C.                  Permasalahan Hukum Dalam Jasa Konstruksi
Jasa konstruksi memiliki berbagai permasalahan yang perlu diatasi berdasarkan aspek hokum yang terkait, berikut merupakan permasalahan hokum dalam jasa konstruksi :
1.           Aspek Hukum Perdata
Pada umumnya adalah terjadinya permasalahan Wanprestasi dan Perbuatan Melawan Hukum. Wanprestasi artinya tidak memenuhi kewajiban yang telah ditetapkan dalam perikatan (kontrak), baik perikatan yang timbul karena perjanjian maupun perikatan yang timbul karena undang-undang.
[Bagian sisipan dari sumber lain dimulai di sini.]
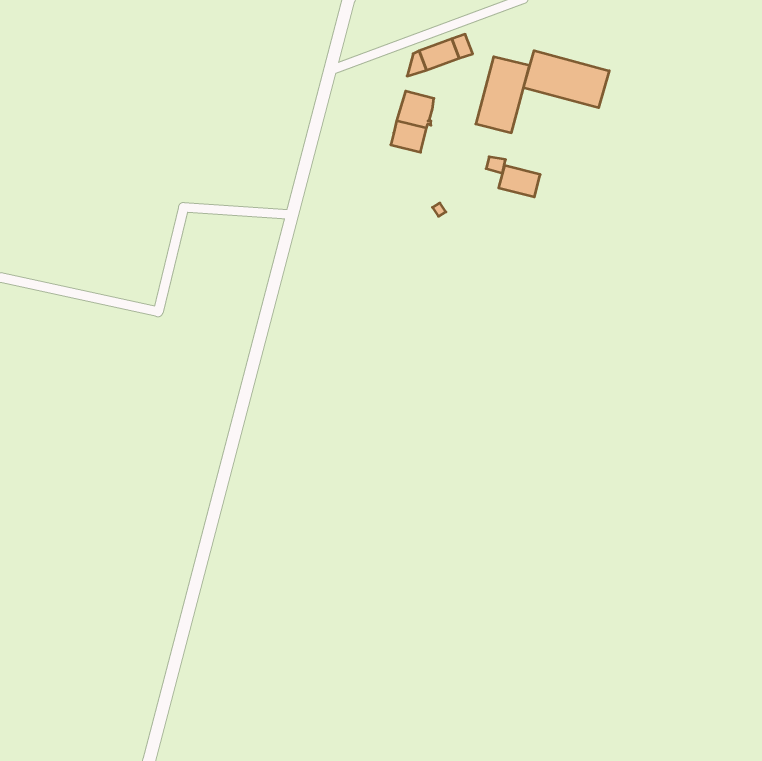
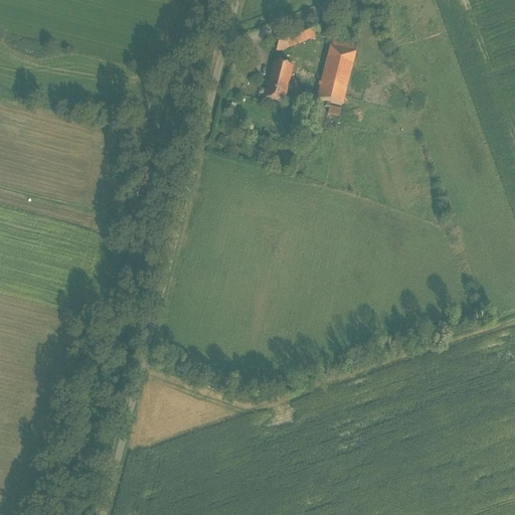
building: [523,51,609,108] -> none
building: [499,166,540,197] -> [317,83,345,105]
Tidak dipenuhinya kewajiban itu ada 2 (dua) kemungkinan, yaitu :
a.   Karena kesalahan salah satu pihak baik karena kesengajaan maupun karena kelalain
b.   Karena keadaan memaksa (force majeur), jadi diluar kemampuan para pihak, jadi tidak bersalah.

Perbuatan Melawan Hukum adalah perbuatan yang sifatnya langsung melawan hukum, serta perbuatan yang juga secara langsung melanggar peraturan lain daripada hukum. Pengertian perbuatan melawan hukum, yang diatur pada Pasal 1365 KUHPerdata pasal 1401 BW Belanda hanya ditafsirkan secara sempit yang dikatakan perbuatan melawan hukum adalah tiap perbuatan yang bertentangan dengan hak orang lain yang timbul karena Undang-Undang (onwetmatig).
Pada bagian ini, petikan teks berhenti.